* [Task brief]: Once the line with "- **Etkinlik Sertifikası**: Organizasyon" is found in the material, write out that line and every later line exactly, through the end.
****
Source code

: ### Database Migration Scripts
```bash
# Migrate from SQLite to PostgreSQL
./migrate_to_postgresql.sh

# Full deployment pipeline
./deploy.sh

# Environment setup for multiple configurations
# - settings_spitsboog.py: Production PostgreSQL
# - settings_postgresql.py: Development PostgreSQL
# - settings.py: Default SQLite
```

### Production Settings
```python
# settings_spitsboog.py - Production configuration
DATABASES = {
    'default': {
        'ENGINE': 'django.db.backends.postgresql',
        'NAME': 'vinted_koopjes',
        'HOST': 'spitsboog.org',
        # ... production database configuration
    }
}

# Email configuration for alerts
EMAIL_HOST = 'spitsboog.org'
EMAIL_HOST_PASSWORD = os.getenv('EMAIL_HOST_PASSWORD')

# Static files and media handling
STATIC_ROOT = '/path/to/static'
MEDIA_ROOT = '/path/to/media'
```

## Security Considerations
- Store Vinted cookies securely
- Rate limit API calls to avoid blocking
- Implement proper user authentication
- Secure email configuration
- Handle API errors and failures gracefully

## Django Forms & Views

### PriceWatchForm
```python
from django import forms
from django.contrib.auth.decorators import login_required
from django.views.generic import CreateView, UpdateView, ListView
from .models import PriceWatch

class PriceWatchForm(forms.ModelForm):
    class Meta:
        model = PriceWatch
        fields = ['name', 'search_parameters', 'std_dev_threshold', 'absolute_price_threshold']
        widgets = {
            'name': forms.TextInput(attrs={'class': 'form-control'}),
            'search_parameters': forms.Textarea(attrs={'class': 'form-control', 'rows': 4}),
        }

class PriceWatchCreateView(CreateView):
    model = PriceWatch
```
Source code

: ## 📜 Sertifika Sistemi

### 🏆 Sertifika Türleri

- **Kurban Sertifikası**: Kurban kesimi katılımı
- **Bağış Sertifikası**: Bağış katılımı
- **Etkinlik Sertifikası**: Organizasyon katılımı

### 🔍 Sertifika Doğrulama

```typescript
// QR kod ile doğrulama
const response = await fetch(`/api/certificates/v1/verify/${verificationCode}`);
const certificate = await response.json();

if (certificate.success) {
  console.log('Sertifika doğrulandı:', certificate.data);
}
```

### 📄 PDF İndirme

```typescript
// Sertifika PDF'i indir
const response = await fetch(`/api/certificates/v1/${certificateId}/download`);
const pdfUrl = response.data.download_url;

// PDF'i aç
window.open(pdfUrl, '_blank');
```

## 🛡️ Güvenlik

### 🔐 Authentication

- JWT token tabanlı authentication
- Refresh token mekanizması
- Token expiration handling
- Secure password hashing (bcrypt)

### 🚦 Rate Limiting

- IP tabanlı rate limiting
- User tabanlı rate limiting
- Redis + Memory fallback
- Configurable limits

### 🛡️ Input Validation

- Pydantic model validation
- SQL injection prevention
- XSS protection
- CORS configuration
****
* [Problem solution]:
- **Etkinlik Sertifikası**: Organizasyon katılımı

### 🔍 Sertifika Doğrulama

```typescript
// QR kod ile doğrulama
const response = await fetch(`/api/certificates/v1/verify/${verificationCode}`);
const certificate = await response.json();

if (certificate.success) {
  console.log('Sertifika doğrulandı:', certificate.data);
}
```

### 📄 PDF İndirme

```typescript
// Sertifika PDF'i indir
const response = await fetch(`/api/certificates/v1/${certificateId}/download`);
const pdfUrl = response.data.download_url;

// PDF'i aç
window.open(pdfUrl, '_blank');
```

## 🛡️ Güvenlik

### 🔐 Authentication

- JWT token tabanlı authentication
- Refresh token mekanizması
- Token expiration handling
- Secure password hashing (bcrypt)

### 🚦 Rate Limiting

- IP tabanlı rate limiting
- User tabanlı rate limiting
- Redis + Memory fallback
- Configurable limits

### 🛡️ Input Validation

- Pydantic model validation
- SQL injection prevention
- XSS protection
- CORS configuration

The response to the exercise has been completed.